Dalglish’s illuminating tale extends well beyond his club accomplishments. He is a national symbol for Scotland and Scottish football. With 102 appearances for his country, it makes him Scotland’s most-capped player, and with 30 goals to his name he shares top spot with the great Denis Law. Dalglish still lacked the worldwide acclaim of other international footballers at the time – perhaps because he played for an often-unfancied Scotland team. The sad irony is that despite their perceived lack of quality, Scotland boasted some of Britain’s best players at the time.

Beyond his playing capacity, Dalglish’s used his genius from the sideline when he became player-manager of Liverpool and eventual manager of Blackburn Rovers, Newcastle, Celtic and Liverpool again, winning more cups and titles along the way.

As impressive as his football CV is, it’s impossible to measure the quality of a man who narrowly escaped the Ibrox stadium disaster as a boy, watched in horror as a player during the Heysel tragedy, and, as a manager, attended all 96 funerals for the victims of Hillsborough. The impact of Kenny Dalglish transcends football. He helped galvanized two cities whose images are demarcated by not only their football, but the cultural impact that the sport brought to the region.

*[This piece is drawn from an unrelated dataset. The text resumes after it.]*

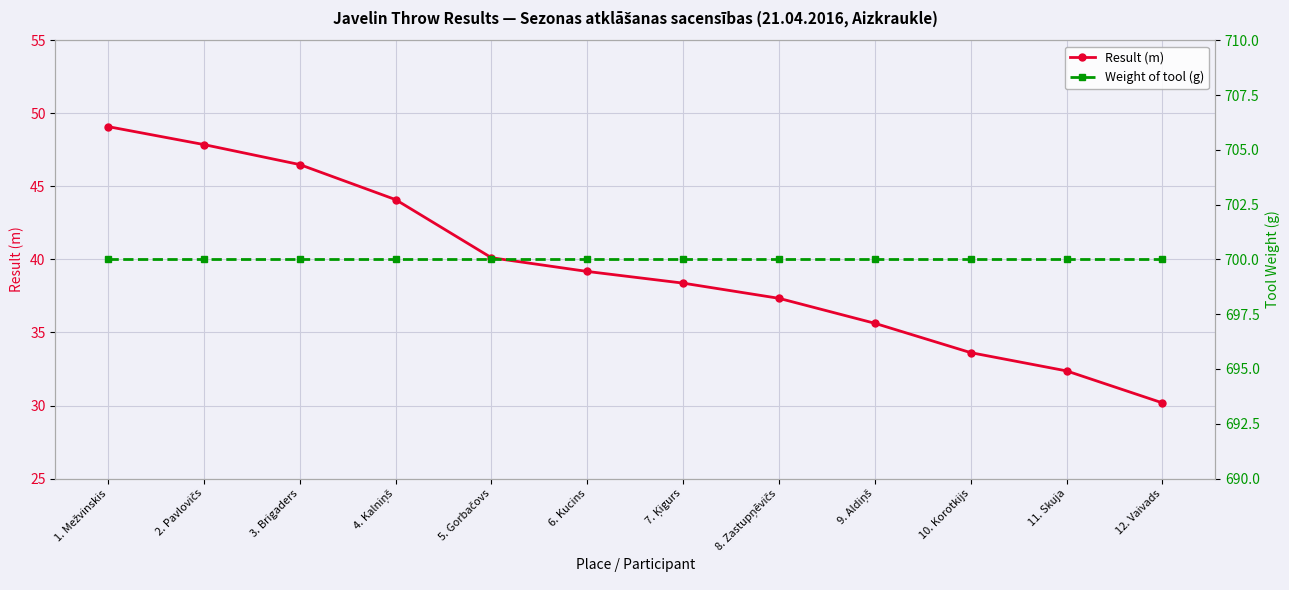

What is the total value across all series at 1. Mežvinskis?

749.1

As a national symbol, a sporting ambassador and as an inspiration for generations, Kenny Dalglish may very well be the greatest British footballer – but that’s the stuff of opinion. What is not up for dispute is his place among legends, heroes and icons – all of which are notable titles reserved for the most-talented and loyal players and coaches. However, one moniker surpasses all aforementioned labels beyond mere semantics: King.